[What the exercise asks] How do the lines below between the ones holding "Has the call to preparation" and "Important Notice for Texas.", inclusive, read? Give them again exactly, with no other lines.
Segment Start: Input data
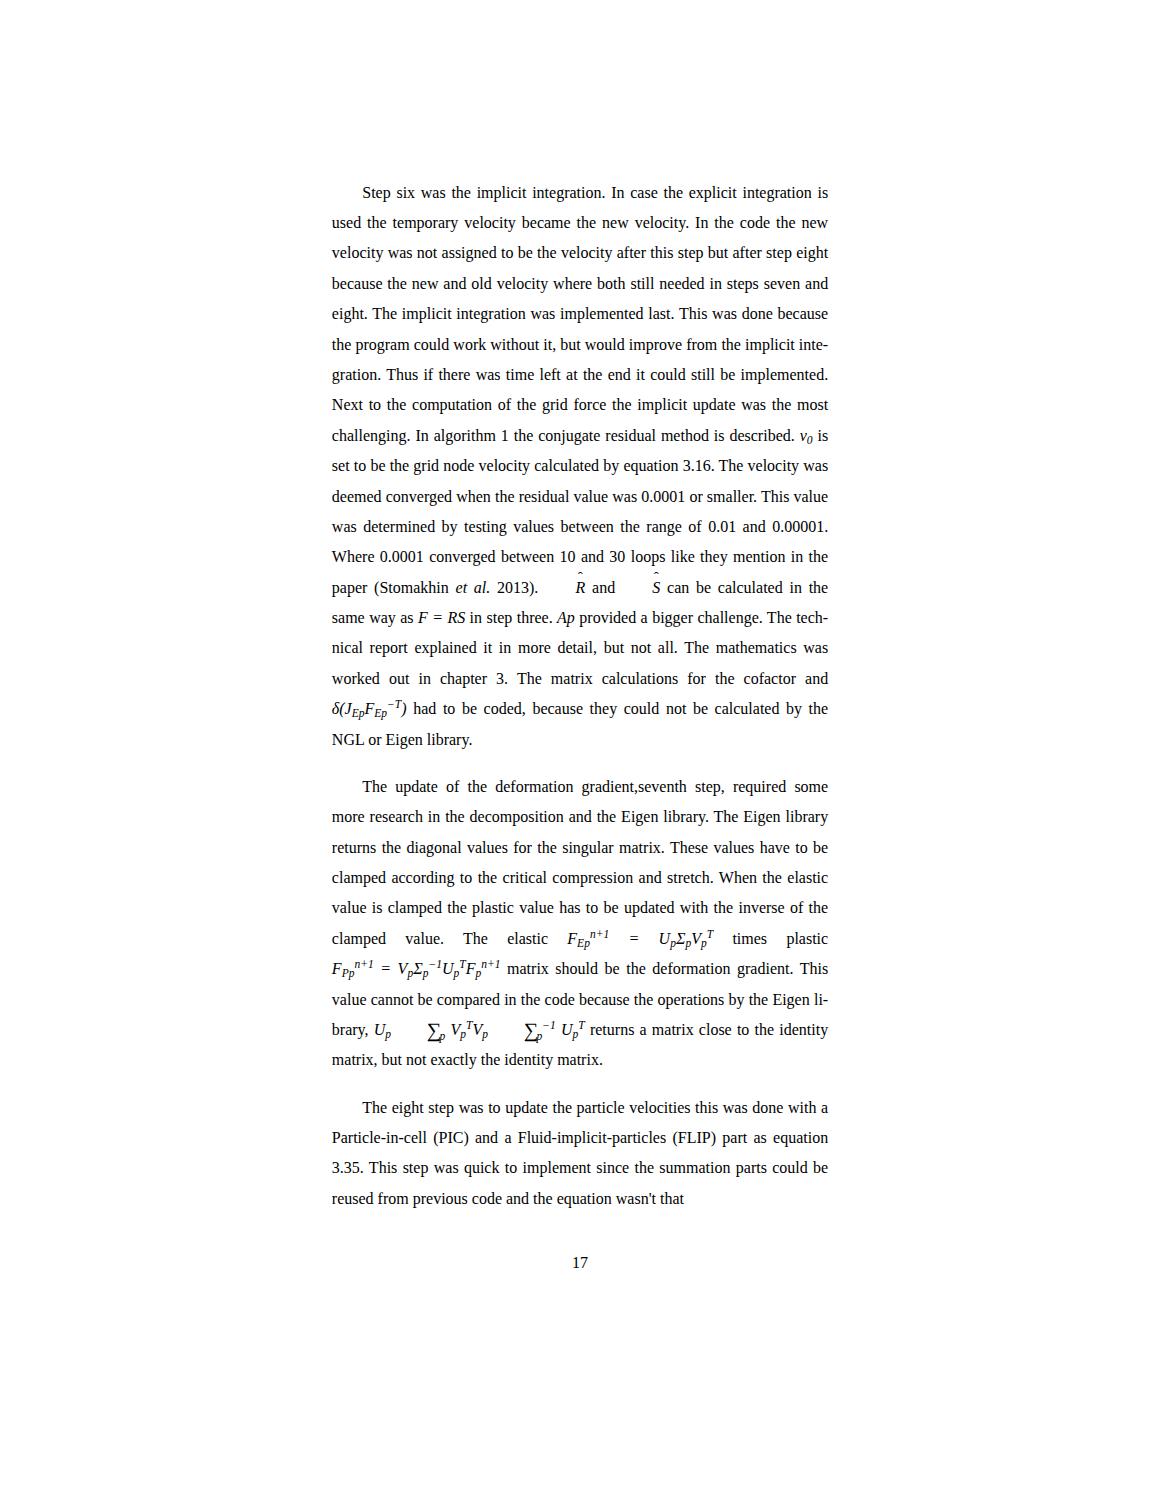Step six was the implicit integration. In case the explicit integration is used the temporary velocity became the new velocity. In the code the new velocity was not assigned to be the velocity after this step but after step eight because the new and old velocity where both still needed in steps seven and eight. The implicit integration was implemented last. This was done because the program could work without it, but would improve from the implicit integration. Thus if there was time left at the end it could still be implemented. Next to the computation of the grid force the implicit update was the most challenging. In algorithm 1 the conjugate residual method is described. v0 is set to be the grid node velocity calculated by equation 3.16. The velocity was deemed converged when the residual value was 0.0001 or smaller. This value was determined by testing values between the range of 0.01 and 0.00001. Where 0.0001 converged between 10 and 30 loops like they mention in the paper (Stomakhin et al. 2013). R and S can be calculated in the same way as F = RS in step three. Ap provided a bigger challenge. The technical report explained it in more detail, but not all. The mathematics was worked out in chapter 3. The matrix calculations for the cofactor and δ(JEpFEp−T) had to be coded, because they could not be calculated by the NGL or Eigen library.
The update of the deformation gradient,seventh step, required some more research in the decomposition and the Eigen library. The Eigen library returns the diagonal values for the singular matrix. These values have to be clamped according to the critical compression and stretch. When the elastic value is clamped the plastic value has to be updated with the inverse of the clamped value. The elastic FEpn+1 = UpΣpVpT times plastic FPpn+1 = VpΣp−1UpTFpn+1 matrix should be the deformation gradient. This value cannot be compared in the code because the operations by the Eigen library, Up ∑p VpTVp ∑p−1 UpT returns a matrix close to the identity matrix, but not exactly the identity matrix.
The eight step was to update the particle velocities this was done with a Particle-in-cell (PIC) and a Fluid-implicit-particles (FLIP) part as equation 3.35. This step was quick to implement since the summation parts could be reused from previous code and the equation wasn't that
17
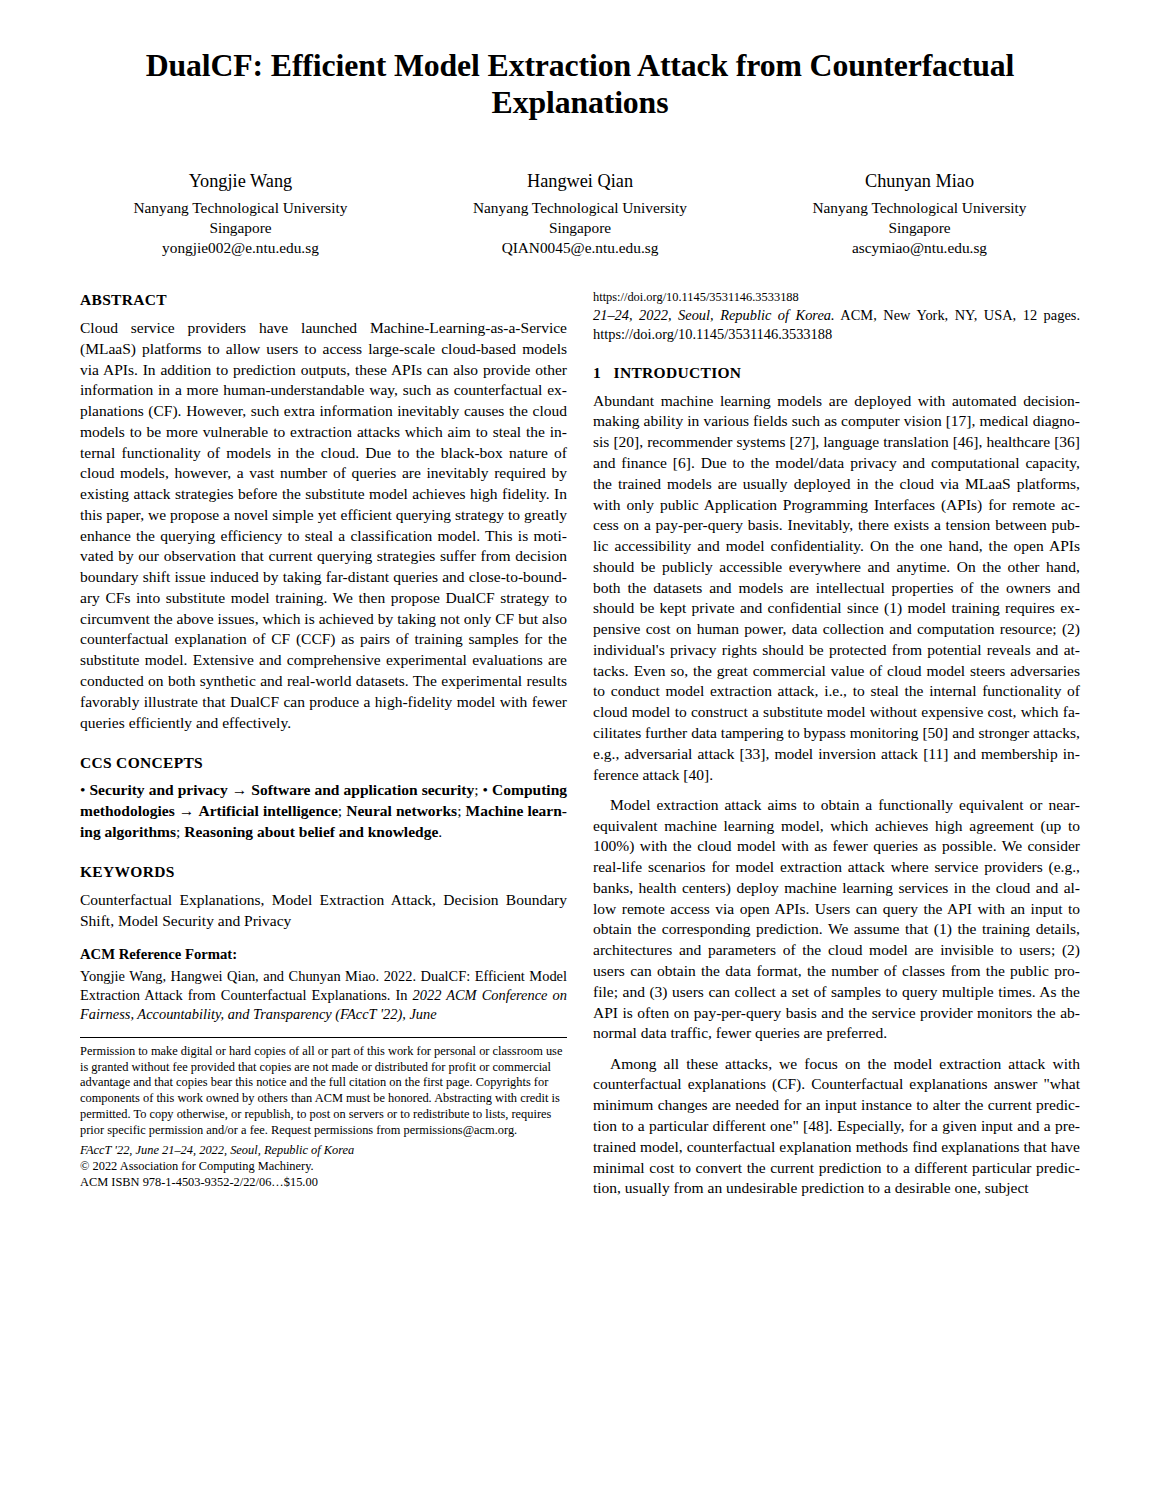DualCF: Efficient Model Extraction Attack from Counterfactual
Explanations
Yongjie Wang
Nanyang Technological University
Singapore
yongjie002@e.ntu.edu.sg
Hangwei Qian
Nanyang Technological University
Singapore
QIAN0045@e.ntu.edu.sg
Chunyan Miao
Nanyang Technological University
Singapore
ascymiao@ntu.edu.sg
Abstract
Cloud service providers have launched Machine-Learning-as-a-Service (MLaaS) platforms to allow users to access large-scale cloud-based models via APIs. In addition to prediction outputs, these APIs can also provide other information in a more human-understandable way, such as counterfactual explanations (CF). However, such extra information inevitably causes the cloud models to be more vulnerable to extraction attacks which aim to steal the internal functionality of models in the cloud. Due to the black-box nature of cloud models, however, a vast number of queries are inevitably required by existing attack strategies before the substitute model achieves high fidelity. In this paper, we propose a novel simple yet efficient querying strategy to greatly enhance the querying efficiency to steal a classification model. This is motivated by our observation that current querying strategies suffer from decision boundary shift issue induced by taking far-distant queries and close-to-boundary CFs into substitute model training. We then propose DualCF strategy to circumvent the above issues, which is achieved by taking not only CF but also counterfactual explanation of CF (CCF) as pairs of training samples for the substitute model. Extensive and comprehensive experimental evaluations are conducted on both synthetic and real-world datasets. The experimental results favorably illustrate that DualCF can produce a high-fidelity model with fewer queries efficiently and effectively.
CCS Concepts
• Security and privacy → Software and application security; • Computing methodologies → Artificial intelligence; Neural networks; Machine learning algorithms; Reasoning about belief and knowledge.
Keywords
Counterfactual Explanations, Model Extraction Attack, Decision Boundary Shift, Model Security and Privacy
ACM Reference Format:
Yongjie Wang, Hangwei Qian, and Chunyan Miao. 2022. DualCF: Efficient Model Extraction Attack from Counterfactual Explanations. In 2022 ACM Conference on Fairness, Accountability, and Transparency (FAccT '22), June
Permission to make digital or hard copies of all or part of this work for personal or classroom use is granted without fee provided that copies are not made or distributed for profit or commercial advantage and that copies bear this notice and the full citation on the first page. Copyrights for components of this work owned by others than ACM must be honored. Abstracting with credit is permitted. To copy otherwise, or republish, to post on servers or to redistribute to lists, requires prior specific permission and/or a fee. Request permissions from permissions@acm.org.
FAccT '22, June 21–24, 2022, Seoul, Republic of Korea
© 2022 Association for Computing Machinery.
ACM ISBN 978-1-4503-9352-2/22/06…$15.00
https://doi.org/10.1145/3531146.3533188
21–24, 2022, Seoul, Republic of Korea. ACM, New York, NY, USA, 12 pages. https://doi.org/10.1145/3531146.3533188
1 Introduction
Abundant machine learning models are deployed with automated decision-making ability in various fields such as computer vision [17], medical diagnosis [20], recommender systems [27], language translation [46], healthcare [36] and finance [6]. Due to the model/data privacy and computational capacity, the trained models are usually deployed in the cloud via MLaaS platforms, with only public Application Programming Interfaces (APIs) for remote access on a pay-per-query basis. Inevitably, there exists a tension between public accessibility and model confidentiality. On the one hand, the open APIs should be publicly accessible everywhere and anytime. On the other hand, both the datasets and models are intellectual properties of the owners and should be kept private and confidential since (1) model training requires expensive cost on human power, data collection and computation resource; (2) individual's privacy rights should be protected from potential reveals and attacks. Even so, the great commercial value of cloud model steers adversaries to conduct model extraction attack, i.e., to steal the internal functionality of cloud model to construct a substitute model without expensive cost, which facilitates further data tampering to bypass monitoring [50] and stronger attacks, e.g., adversarial attack [33], model inversion attack [11] and membership inference attack [40].
Model extraction attack aims to obtain a functionally equivalent or near-equivalent machine learning model, which achieves high agreement (up to 100%) with the cloud model with as fewer queries as possible. We consider real-life scenarios for model extraction attack where service providers (e.g., banks, health centers) deploy machine learning services in the cloud and allow remote access via open APIs. Users can query the API with an input to obtain the corresponding prediction. We assume that (1) the training details, architectures and parameters of the cloud model are invisible to users; (2) users can obtain the data format, the number of classes from the public profile; and (3) users can collect a set of samples to query multiple times. As the API is often on pay-per-query basis and the service provider monitors the abnormal data traffic, fewer queries are preferred.
Among all these attacks, we focus on the model extraction attack with counterfactual explanations (CF). Counterfactual explanations answer "what minimum changes are needed for an input instance to alter the current prediction to a particular different one" [48]. Especially, for a given input and a pretrained model, counterfactual explanation methods find explanations that have minimal cost to convert the current prediction to a different particular prediction, usually from an undesirable prediction to a desirable one, subject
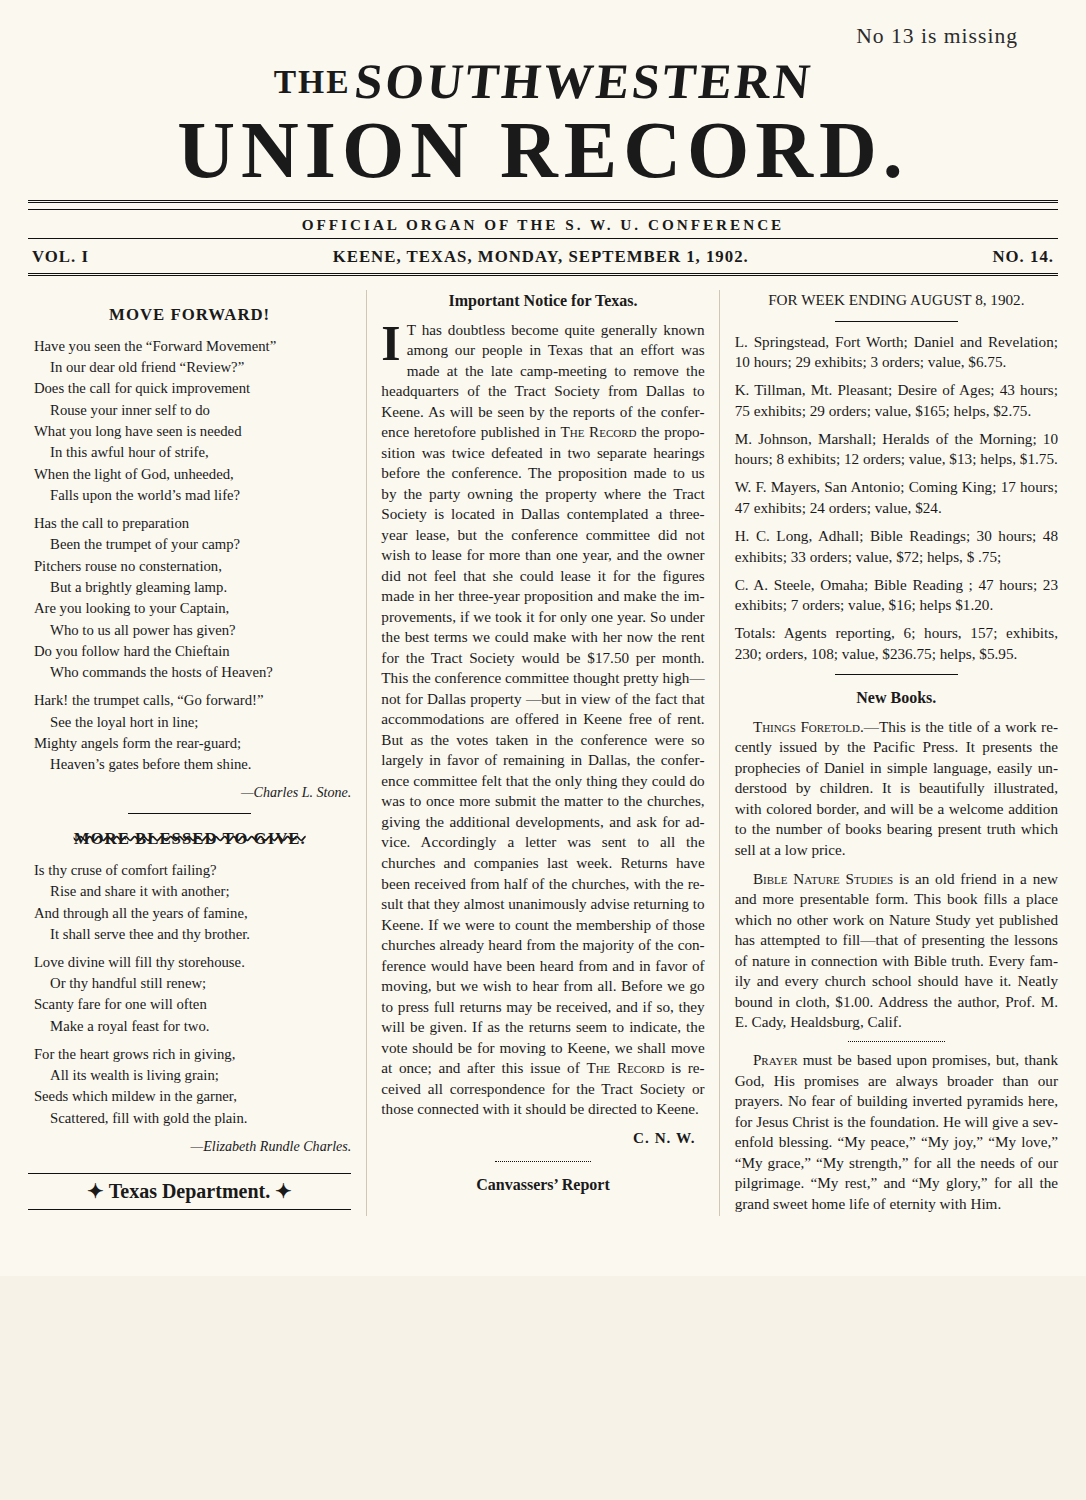No 13 is missing
THE SOUTHWESTERN
UNION RECORD.
OFFICIAL ORGAN OF THE S. W. U. CONFERENCE
VOL. I KEENE, TEXAS, MONDAY, SEPTEMBER 1, 1902. NO. 14.
MOVE FORWARD!
Have you seen the “Forward Movement”
In our dear old friend “Review?”
Does the call for quick improvement
Rouse your inner self to do
What you long have seen is needed
In this awful hour of strife,
When the light of God, unheeded,
Falls upon the world’s mad life?
Has the call to preparation
Been the trumpet of your camp?
Pitchers rouse no consternation,
But a brightly gleaming lamp.
Are you looking to your Captain,
Who to us all power has given?
Do you follow hard the Chieftain
Who commands the hosts of Heaven?
Hark! the trumpet calls, “Go forward!”
See the loyal hort in line;
Mighty angels form the rear-guard;
Heaven’s gates before them shine.
—Charles L. Stone.
MORE BLESSED TO GIVE.
Is thy cruse of comfort failing?
Rise and share it with another;
And through all the years of famine,
It shall serve thee and thy brother.
Love divine will fill thy storehouse.
Or thy handful still renew;
Scanty fare for one will often
Make a royal feast for two.
For the heart grows rich in giving,
All its wealth is living grain;
Seeds which mildew in the garner,
Scattered, fill with gold the plain.
—Elizabeth Rundle Charles.
✦ Texas Department. ✦
Important Notice for Texas.
IT has doubtless become quite generally known among our people in Texas that an effort was made at the late camp-meeting to remove the headquarters of the Tract Society from Dallas to Keene. As will be seen by the reports of the conference heretofore published in The Record the proposition was twice defeated in two separate hearings before the conference. The proposition made to us by the party owning the property where the Tract Society is located in Dallas contemplated a three-year lease, but the conference committee did not wish to lease for more than one year, and the owner did not feel that she could lease it for the figures made in her three-year proposition and make the improvements, if we took it for only one year. So under the best terms we could make with her now the rent for the Tract Society would be $17.50 per month. This the conference committee thought pretty high—not for Dallas property —but in view of the fact that accommodations are offered in Keene free of rent. But as the votes taken in the conference were so largely in favor of remaining in Dallas, the conference committee felt that the only thing they could do was to once more submit the matter to the churches, giving the additional developments, and ask for advice. Accordingly a letter was sent to all the churches and companies last week. Returns have been received from half of the churches, with the result that they almost unanimously advise returning to Keene. If we were to count the membership of those churches already heard from the majority of the conference would have been heard from and in favor of moving, but we wish to hear from all. Before we go to press full returns may be received, and if so, they will be given. If as the returns seem to indicate, the vote should be for moving to Keene, we shall move at once; and after this issue of The Record is received all correspondence for the Tract Society or those connected with it should be directed to Keene.
C. N. W.
Canvassers’ Report
FOR WEEK ENDING AUGUST 8, 1902.
L. Springstead, Fort Worth; Daniel and Revelation; 10 hours; 29 exhibits; 3 orders; value, $6.75.
K. Tillman, Mt. Pleasant; Desire of Ages; 43 hours; 75 exhibits; 29 orders; value, $165; helps, $2.75.
M. Johnson, Marshall; Heralds of the Morning; 10 hours; 8 exhibits; 12 orders; value, $13; helps, $1.75.
W. F. Mayers, San Antonio; Coming King; 17 hours; 47 exhibits; 24 orders; value, $24.
H. C. Long, Adhall; Bible Readings; 30 hours; 48 exhibits; 33 orders; value, $72; helps, $ .75;
C. A. Steele, Omaha; Bible Reading ; 47 hours; 23 exhibits; 7 orders; value, $16; helps $1.20.
Totals: Agents reporting, 6; hours, 157; exhibits, 230; orders, 108; value, $236.75; helps, $5.95.
New Books.
Things Foretold.—This is the title of a work recently issued by the Pacific Press. It presents the prophecies of Daniel in simple language, easily understood by children. It is beautifully illustrated, with colored border, and will be a welcome addition to the number of books bearing present truth which sell at a low price.
Bible Nature Studies is an old friend in a new and more presentable form. This book fills a place which no other work on Nature Study yet published has attempted to fill—that of presenting the lessons of nature in connection with Bible truth. Every family and every church school should have it. Neatly bound in cloth, $1.00. Address the author, Prof. M. E. Cady, Healdsburg, Calif.
Prayer must be based upon promises, but, thank God, His promises are always broader than our prayers. No fear of building inverted pyramids here, for Jesus Christ is the foundation. He will give a sevenfold blessing. “My peace,” “My joy,” “My love,” “My grace,” “My strength,” for all the needs of our pilgrimage. “My rest,” and “My glory,” for all the grand sweet home life of eternity with Him.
Segment End: Input data
[Answer section]
Has the call to preparation
Been the trumpet of your camp?
Pitchers rouse no consternation,
But a brightly gleaming lamp.
Are you looking to your Captain,
Who to us all power has given?
Do you follow hard the Chieftain
Who commands the hosts of Heaven?
Hark! the trumpet calls, “Go forward!”
See the loyal hort in line;
Mighty angels form the rear-guard;
Heaven’s gates before them shine.
—Charles L. Stone.
MORE BLESSED TO GIVE.
Is thy cruse of comfort failing?
Rise and share it with another;
And through all the years of famine,
It shall serve thee and thy brother.
Love divine will fill thy storehouse.
Or thy handful still renew;
Scanty fare for one will often
Make a royal feast for two.
For the heart grows rich in giving,
All its wealth is living grain;
Seeds which mildew in the garner,
Scattered, fill with gold the plain.
—Elizabeth Rundle Charles.
✦ Texas Department. ✦
Important Notice for Texas.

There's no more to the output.